Marijuana use shows no effect on fertility, study finds

BOSTON — Marijuana use by men and women doesn’t lower the chances of a couple conceiving a baby, a study by the Boston University School of Medicine found. It’s the first major study to deal with the effects of marijuana on fecundability, or the average per-cycle chances of conception.

Fifteen percent of American couples deal with infertility, costing the U.S. healthcare system about $5 billion a year. Previous studies on marijuana, the most widely used recreational drug used by Americans of reproductive age, have attempted to identify the effects of the drug on reproductive hormones and semen quality with conflicting results.

“Given the increasing number of states legalizing recreational marijuana across the nation, we thought it was an opportune time to investigate the association between marijuana use and fertility,” explains lead author Lauren Wise, a professor of epidemiology, in a release.

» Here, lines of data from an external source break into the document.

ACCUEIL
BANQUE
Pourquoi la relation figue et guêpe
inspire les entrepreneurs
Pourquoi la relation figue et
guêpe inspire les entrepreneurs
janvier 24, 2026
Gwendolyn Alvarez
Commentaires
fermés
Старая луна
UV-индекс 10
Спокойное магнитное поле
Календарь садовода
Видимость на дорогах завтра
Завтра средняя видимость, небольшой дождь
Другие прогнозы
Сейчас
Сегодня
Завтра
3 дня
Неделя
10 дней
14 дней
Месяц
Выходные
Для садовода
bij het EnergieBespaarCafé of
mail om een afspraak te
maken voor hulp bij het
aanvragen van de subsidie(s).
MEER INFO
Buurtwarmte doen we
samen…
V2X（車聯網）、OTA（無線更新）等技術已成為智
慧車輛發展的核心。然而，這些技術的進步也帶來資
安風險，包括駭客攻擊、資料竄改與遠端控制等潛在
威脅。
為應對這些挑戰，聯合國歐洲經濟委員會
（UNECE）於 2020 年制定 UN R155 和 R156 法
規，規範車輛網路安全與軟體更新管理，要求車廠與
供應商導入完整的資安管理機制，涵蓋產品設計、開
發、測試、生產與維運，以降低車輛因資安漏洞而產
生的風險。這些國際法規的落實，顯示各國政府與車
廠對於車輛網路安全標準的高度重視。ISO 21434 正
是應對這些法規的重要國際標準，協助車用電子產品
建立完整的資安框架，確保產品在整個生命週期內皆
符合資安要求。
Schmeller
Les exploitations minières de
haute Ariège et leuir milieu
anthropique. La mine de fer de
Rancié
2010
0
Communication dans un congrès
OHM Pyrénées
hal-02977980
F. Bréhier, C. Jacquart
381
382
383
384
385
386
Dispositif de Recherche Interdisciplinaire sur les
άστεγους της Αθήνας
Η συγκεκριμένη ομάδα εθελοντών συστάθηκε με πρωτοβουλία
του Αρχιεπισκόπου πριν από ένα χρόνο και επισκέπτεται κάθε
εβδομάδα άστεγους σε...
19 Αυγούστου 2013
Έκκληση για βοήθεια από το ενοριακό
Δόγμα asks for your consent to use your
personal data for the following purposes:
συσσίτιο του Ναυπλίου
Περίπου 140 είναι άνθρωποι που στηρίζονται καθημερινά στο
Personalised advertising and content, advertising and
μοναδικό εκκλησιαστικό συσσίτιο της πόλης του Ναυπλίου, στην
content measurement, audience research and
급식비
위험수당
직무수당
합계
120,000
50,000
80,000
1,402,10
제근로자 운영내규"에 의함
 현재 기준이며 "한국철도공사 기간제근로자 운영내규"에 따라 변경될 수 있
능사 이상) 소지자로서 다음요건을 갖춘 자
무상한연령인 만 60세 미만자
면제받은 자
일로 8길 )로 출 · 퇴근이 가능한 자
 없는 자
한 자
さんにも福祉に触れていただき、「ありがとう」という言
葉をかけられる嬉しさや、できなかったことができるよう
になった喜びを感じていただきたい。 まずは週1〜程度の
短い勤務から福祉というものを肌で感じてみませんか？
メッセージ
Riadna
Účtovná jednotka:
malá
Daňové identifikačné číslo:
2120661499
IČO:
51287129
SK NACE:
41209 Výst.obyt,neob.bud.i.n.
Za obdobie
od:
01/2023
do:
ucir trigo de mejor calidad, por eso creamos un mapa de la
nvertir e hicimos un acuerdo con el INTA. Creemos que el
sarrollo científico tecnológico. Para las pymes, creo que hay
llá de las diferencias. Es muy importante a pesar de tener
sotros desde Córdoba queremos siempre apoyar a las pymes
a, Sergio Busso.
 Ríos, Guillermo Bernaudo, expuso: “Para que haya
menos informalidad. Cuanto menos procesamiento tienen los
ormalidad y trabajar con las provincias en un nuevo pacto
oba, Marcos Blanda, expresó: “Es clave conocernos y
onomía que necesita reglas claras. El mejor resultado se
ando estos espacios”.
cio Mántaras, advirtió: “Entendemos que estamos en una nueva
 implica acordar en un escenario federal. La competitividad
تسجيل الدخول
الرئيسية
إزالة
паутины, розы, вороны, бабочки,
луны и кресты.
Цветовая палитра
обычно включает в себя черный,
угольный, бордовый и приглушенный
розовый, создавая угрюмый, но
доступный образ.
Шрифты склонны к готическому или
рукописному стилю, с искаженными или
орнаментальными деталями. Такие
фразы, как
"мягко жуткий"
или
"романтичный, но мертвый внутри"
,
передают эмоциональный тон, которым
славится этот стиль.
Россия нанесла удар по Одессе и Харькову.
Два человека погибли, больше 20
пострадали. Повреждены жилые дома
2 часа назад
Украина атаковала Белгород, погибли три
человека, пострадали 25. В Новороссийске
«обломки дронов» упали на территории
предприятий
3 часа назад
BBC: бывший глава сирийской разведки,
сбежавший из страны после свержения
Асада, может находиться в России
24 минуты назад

The researchers used data from Pregnancy Study Online, a web-based study that collects data from North American couples. For the purposes of the BU study, the researchers surveyed 4,194 women between the ages of 21 and 45 in the U.S. and Canada. They focused primarily on women in stable relationships who weren’t using contraception or fertility treatment. Another 1,125 men participated in the study as well.

About 12% of female participants and 14% of male participants reported marijuana use in the two months before the baseline survey. After 12 fertility cycles, conception probabilities didn’t appear to be different between those who used marijuana and those who didn’t.

Still, the authors warned readers about the possible effects of marijuana: “Future studies with day-specific data on marijuana use might better be able to distinguish acute from chronic effects of marijuana use, and evaluate whether effects depend on other factors,” they wrote.

The study was published in the March 2018 edition of the Journal of Epidemiology and Community Health.